Az önce Yaprak dökümü dizisinin bir videosuna denk geldim ve dağıldım. meğer özlediğim ne çok şey varmış...
Özlediğim o kadar çok şey var ki dile getiremediğim. Dilediğim gibi konuşabildiğim, kızgınlıklarımı haykırabildiğim hırçın zamanlarımı özledim.

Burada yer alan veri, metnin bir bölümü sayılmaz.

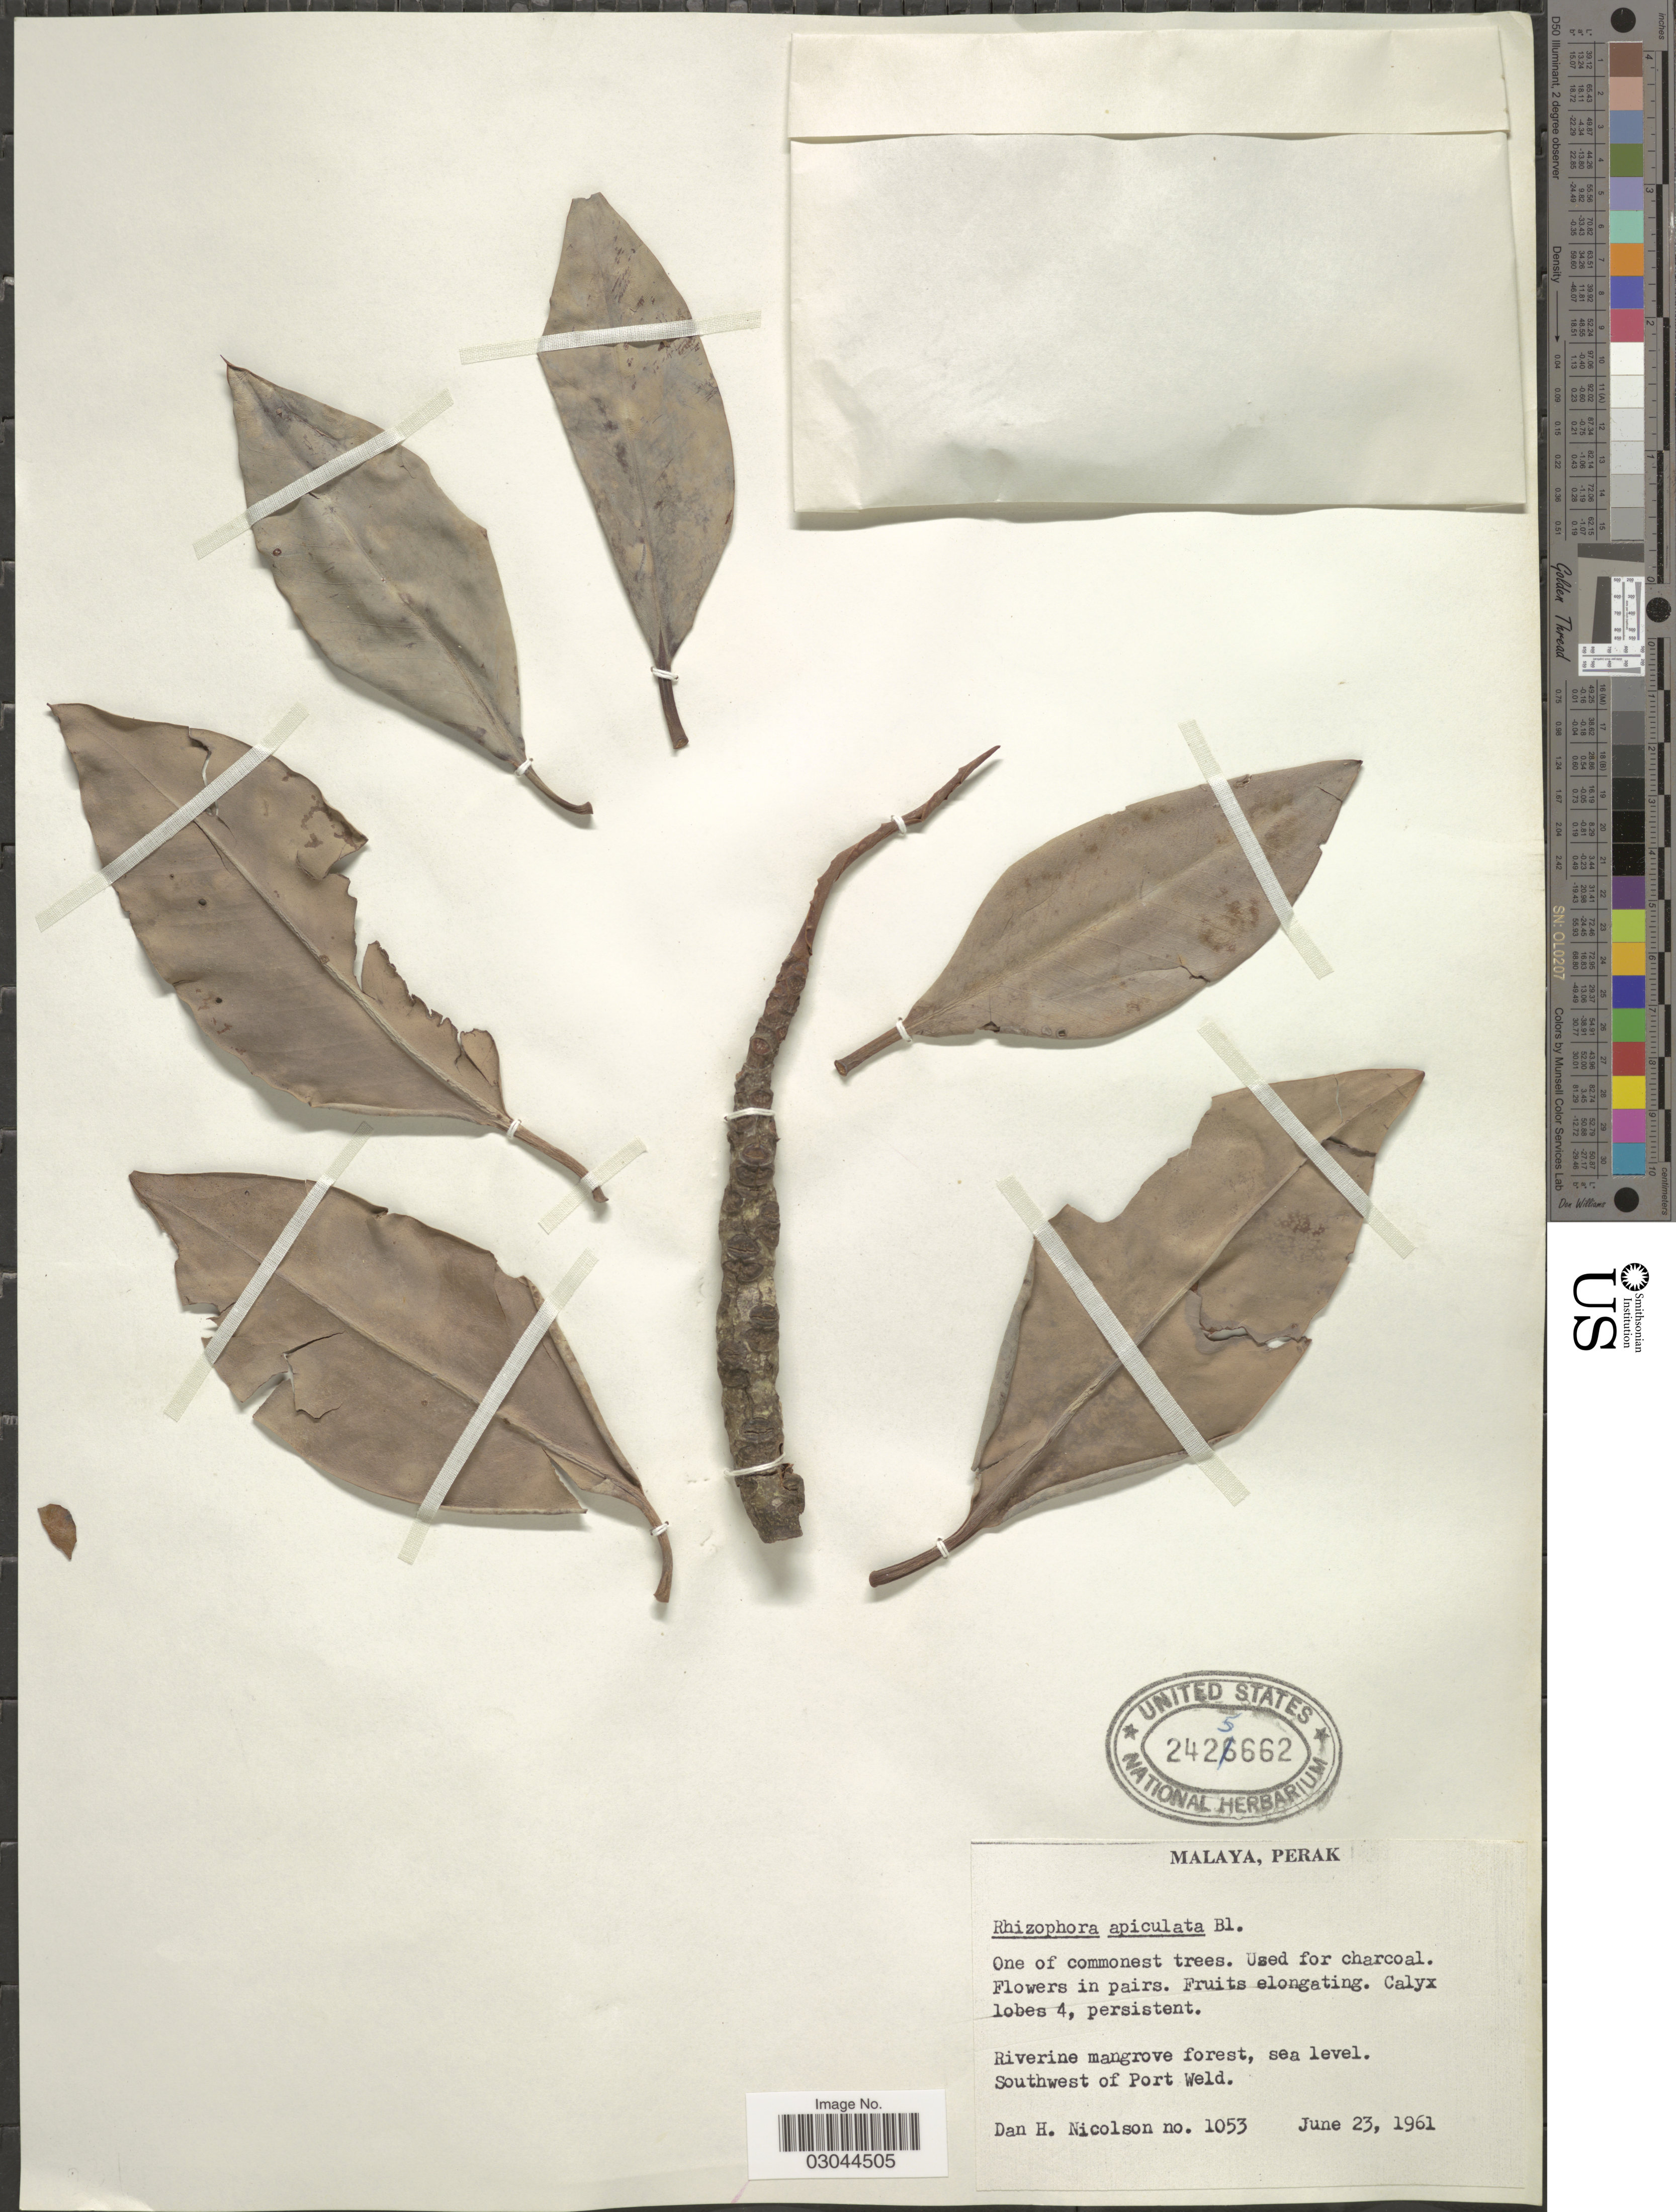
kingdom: Plantae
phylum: Tracheophyta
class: Magnoliopsida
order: Malpighiales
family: Rhizophoraceae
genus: Rhizophora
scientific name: Rhizophora apiculata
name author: Blume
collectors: D. H. Nicolson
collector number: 1053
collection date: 1961-06-23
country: Malaysia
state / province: Perak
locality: Malaya. Riverine mangrove forest. Southwest of Port Weld.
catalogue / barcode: US 2425662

5 küçük kadın hayatımızı kurmaya çalışırken birbirimize sımsıkı kenetlenmiştik. Hepimiz birbirimiz için yaşardık, birbirimizi çoğaltmaya çalışarak. O zamanları özledim. * yıl 2002, yeni evimize olmayan eşyalarımızı yerleştirip temizlerken radyoda çalıp duran hande yener - küs şarkısıyla güle oynaya, huzurla birarada oluşumuzu özledim. *
büyük ablamı özledim. Bursa' da otururken her cumartesi sabahı saat 8'de eniştem işe giderken bize bırakırdı. Bazen Kapımı kilitlerdim uyandırmasın diye. Kaldırana kadar türlü eziyetler ederdi çünkü. yorganı, yastığı çektiği yetmez çarşafı da çekerdi altımdan. O zaman kalkmak zorunda kalırdım. Keşke böyle şeyler yaşanmamış olsaydı aramızda, keşke ta gaziantep' e taşınmamış olsaydı da yine gelip uyandırsaydı sabahın köründe.
küçük ablamı özledim. beni bırakıp eskişehir' e okumaya gittiğinde ondan nefret etmiştim. o yanımdayken hep daha güçlü olduğumu sanırdım çünkü. ama hep kızardım ben ona. o beni sevdikçe ben onu yaralardım neden bilmem. onunla kavga etmeyi özledim. şimdi de veledini özlüyorum o ayrı.
babamla ilgili bir tek şey hatırlıyorum. mutlu geçtiğini zannettiğim pazar kahvaltılarını. küçücük elimden tutup her pazar saat 9'da bahar süthanesi' ne giderdik. çeşit çeşit peynir alırdık. ben çok sevdiğim için petek bal alırdı bana. ben de beni çok seviyor zannederdim öyle zamanlarda. ben onun bir tanecik kızıydım. babamı değil de o masum inancı özledim.
bu kadar derin yaraların açılmadığı zamanlarımı özledim işte. herkes gibi ben de eskiyi özlemişim. belki 5 yıl sonra bugünü özleyeceğim kimbilir...
amma da yazmışım. nasıl olsa okunmayacak ama yazmayı da özlemişim, içimi döktüm iyi geldi.